Yaccarino, the former top ad executive at NBCUniversal, said X’s goal is to bring “sunlight” to the problem and spearhead a shift toward greater transparency regarding the data and processes that advertisers use to determine where to spend their money.
“It’s about finding out exactly what happened and finding out why or where this was personal bias, which became the determining factor for advertiser investment,” Yaccarino said.
X’s lawsuit, filed in Texas federal court, will continue against GARM’s parent – the powerful World Federation of Advertisers, whose members control 90% of global marketing spending.
The WFA cited the nonprofit’s strained resources for the decision to shut down GARM as it contests the antitrust suit.
Aside from GARM and WFA, a handful of major companies — CVS Health, Mars, Orsted and Unilever – were named as defendants. X is seeking trebled compensatory damages and injunctive relief.
Yaccarino said the lawsuit arose as a “direct result” of evidence uncovered by the House Judiciary Committee, which accused GARM executive Robert Rakowitz and others of coordinating a campaign to restrict ads to a slew of news outlets and online platforms, including The Post.
The House panel’s report detailed one instance in which Rakowitz appeared to brag that X was “80% below revenue forecasts” since GARM targeted Musk over brand safety issues.

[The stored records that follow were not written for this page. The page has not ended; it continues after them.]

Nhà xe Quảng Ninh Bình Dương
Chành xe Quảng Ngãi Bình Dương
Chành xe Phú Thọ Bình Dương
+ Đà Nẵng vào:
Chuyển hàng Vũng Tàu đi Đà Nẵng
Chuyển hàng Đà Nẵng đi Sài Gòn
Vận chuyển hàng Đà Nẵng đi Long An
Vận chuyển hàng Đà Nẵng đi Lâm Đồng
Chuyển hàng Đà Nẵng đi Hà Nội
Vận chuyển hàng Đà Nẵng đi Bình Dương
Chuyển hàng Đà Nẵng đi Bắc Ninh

Rakowitz told investigators the email was meant as a joke.
The House Judiciary Committee has since sent letters to more than 40 companies demanding they provide information and preserve evidence regarding any dealings with GARM.

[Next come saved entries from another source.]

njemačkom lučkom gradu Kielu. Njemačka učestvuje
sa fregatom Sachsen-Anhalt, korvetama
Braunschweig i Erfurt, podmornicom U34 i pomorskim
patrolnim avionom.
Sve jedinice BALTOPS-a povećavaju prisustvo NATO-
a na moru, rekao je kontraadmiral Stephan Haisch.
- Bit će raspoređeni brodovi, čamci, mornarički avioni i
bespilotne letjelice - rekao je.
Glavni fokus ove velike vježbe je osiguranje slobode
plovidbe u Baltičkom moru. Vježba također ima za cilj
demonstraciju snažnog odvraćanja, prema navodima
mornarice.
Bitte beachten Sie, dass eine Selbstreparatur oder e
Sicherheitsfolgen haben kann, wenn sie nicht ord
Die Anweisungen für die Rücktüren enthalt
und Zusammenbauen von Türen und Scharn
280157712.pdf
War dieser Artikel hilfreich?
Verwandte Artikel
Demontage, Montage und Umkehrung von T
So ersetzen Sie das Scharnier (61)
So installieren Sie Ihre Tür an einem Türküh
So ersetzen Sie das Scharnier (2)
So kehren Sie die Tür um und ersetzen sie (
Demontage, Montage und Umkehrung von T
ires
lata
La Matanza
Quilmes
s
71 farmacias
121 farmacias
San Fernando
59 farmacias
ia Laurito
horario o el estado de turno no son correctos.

While more legal action isn’t the company’s goal, X hasn’t ruled out the possibility of suing other companies if more evidence surfaces in the days ahead, Yaccarino said.
“I want to make it clear companies are free to make their own advertising decisions,” she said. “But when a small group of advertisers work together to coordinate a boycott. The law does not allow for that.”
Yaccarino insisted that X’s relationships with advertisers remain strong despite the ongoing legal battle, stating that “many people have reached out to me in support” since X announced the move.
The X boss pointed to several recent events that demonstrated the value of the site’s audience, including Musk’s widely-watched interview with former President Donald Trump on Monday night and President Biden’s decision to announce his withdrawal from the 2024 election by tweet.
Upcoming product launches, such as X’s long-awaited payments processor, also will be attractive to advertisers, Yaccarino added.
“X has become something totally different in the last 18 months, and it’s become this indispensable platform where users around the world spend more of their time and their lives on the platform,” she said.
Yaccarino has navigated a period of intense turmoil since taking over as CEO in mid-2023.
The company’s struggle with an advertiser exodus intensified as Musk overhauled the business and concerns mounted that loosened content moderation practices had allowed the spread of antisemitic posts and other harmful content.
Last fall, the situation grew so contentious that a group of advertising executives pushed Yaccarino to resign during a Nov. 18 conference call, according to multiple reports. Yaccarino confirmed the incident had occurred.
Despite the turmoil, Yaccarino said she is committed to X “more than ever” and excited about the company’s product pipeline.
“I’m exactly where I need to be,” she said. “And X sits at the epicenter of culture, and I’m here to drive business results for people.”